═══ Material to process ═══

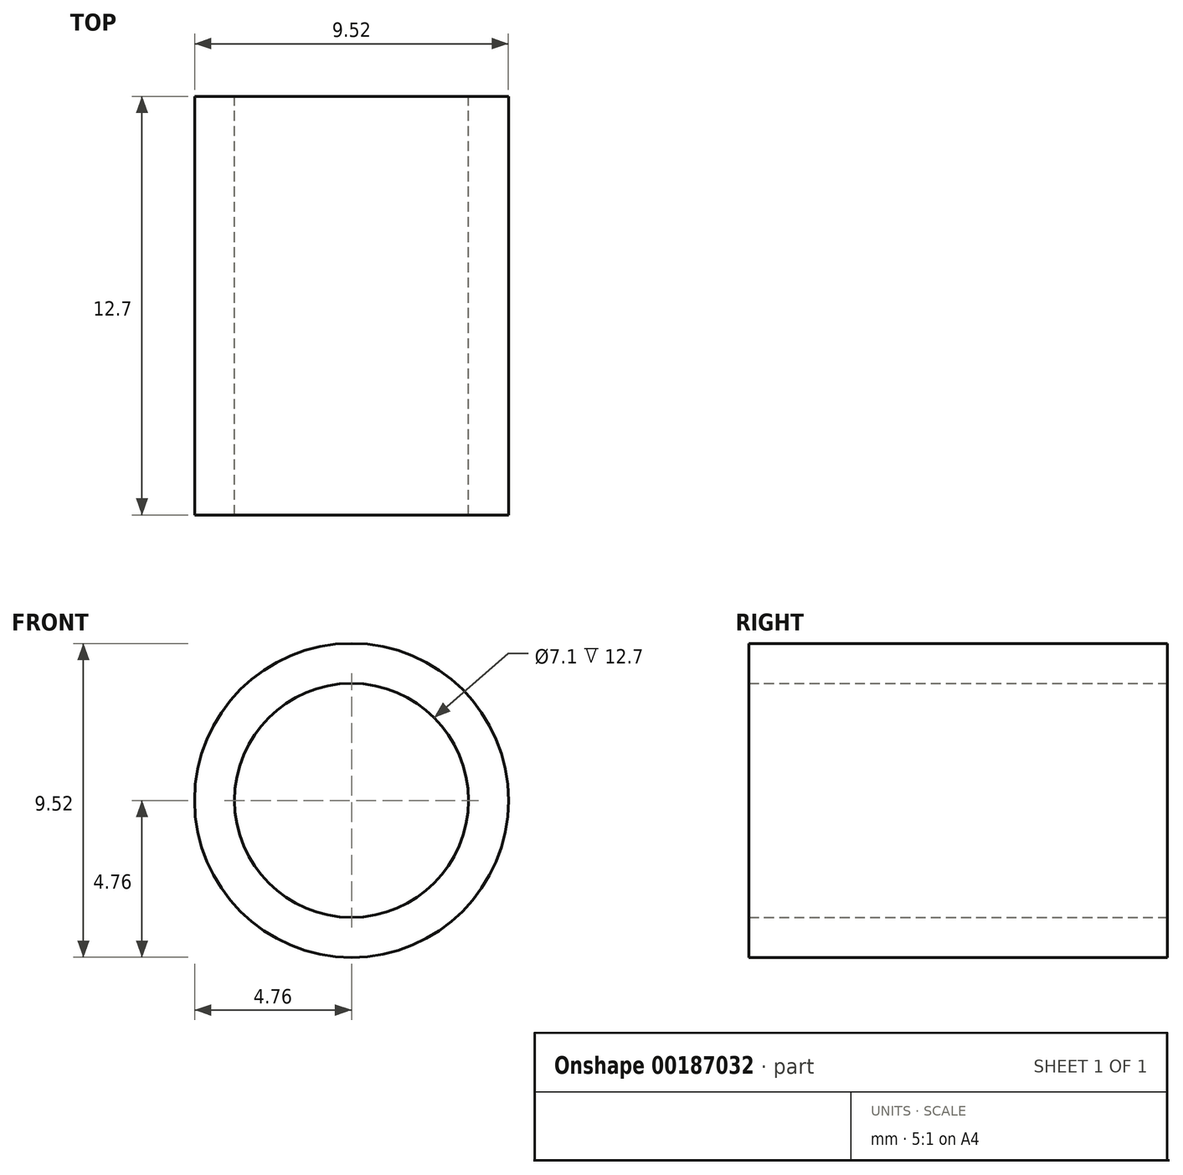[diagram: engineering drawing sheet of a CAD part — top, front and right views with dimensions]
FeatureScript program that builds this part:
annotation { "Feature Type Name" : "Feature", "Feature Type Description" : "" }
export const myFeature = defineFeature(function(context is Context, id is Id, definition is map)
    precondition{}
    {
        {
            var Q0;
            Q0=qCreatedBy(makeId("Front.planeOp"),FACE);
            var sketch = newSketch(context, id + "F0", { "sketchPlane" : qUnion([Q0])});
            skCircle(sketch, "E0", {"center": v(0, 0) * mm, "radius": 4.76 * mm});
            skCircle(sketch, "E1", {"center": v(0, 0) * mm, "radius": 3.55 * mm});
            skSolve(sketch);
        }
        {
            var Q0;
            Q0=makeQuery(id+"F0.imprint","IMPRINT",FACE,{"disambiguationData":[TD([[makeQuery(id+"F0.imprint","IMPRINT",EDGE,{"derivedFrom":sQuery(id+"F0.wireOp",EDGE,"E0")}),1.0]])]});
            extrude(context, id + "F1", {"entities" : qUnion([Q0]), "depth" : 12.7 * mm});
        }
    });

═══

◆ Do this: Give the lines above again with "myFeature" replaced by "ringFeature" and everything else unchanged. Leave out the picture.

◆ Exercise solution:
[diagram: engineering drawing sheet of a CAD part — top, front and right views with dimensions]
FeatureScript program that builds this part:
annotation { "Feature Type Name" : "Feature", "Feature Type Description" : "" }
export const ringFeature = defineFeature(function(context is Context, id is Id, definition is map)
    precondition{}
    {
        {
            var Q0;
            Q0=qCreatedBy(makeId("Front.planeOp"),FACE);
            var sketch = newSketch(context, id + "F0", { "sketchPlane" : qUnion([Q0])});
            skCircle(sketch, "E0", {"center": v(0, 0) * mm, "radius": 4.76 * mm});
            skCircle(sketch, "E1", {"center": v(0, 0) * mm, "radius": 3.55 * mm});
            skSolve(sketch);
        }
        {
            var Q0;
            Q0=makeQuery(id+"F0.imprint","IMPRINT",FACE,{"disambiguationData":[TD([[makeQuery(id+"F0.imprint","IMPRINT",EDGE,{"derivedFrom":sQuery(id+"F0.wireOp",EDGE,"E0")}),1.0]])]});
            extrude(context, id + "F1", {"entities" : qUnion([Q0]), "depth" : 12.7 * mm});
        }
    });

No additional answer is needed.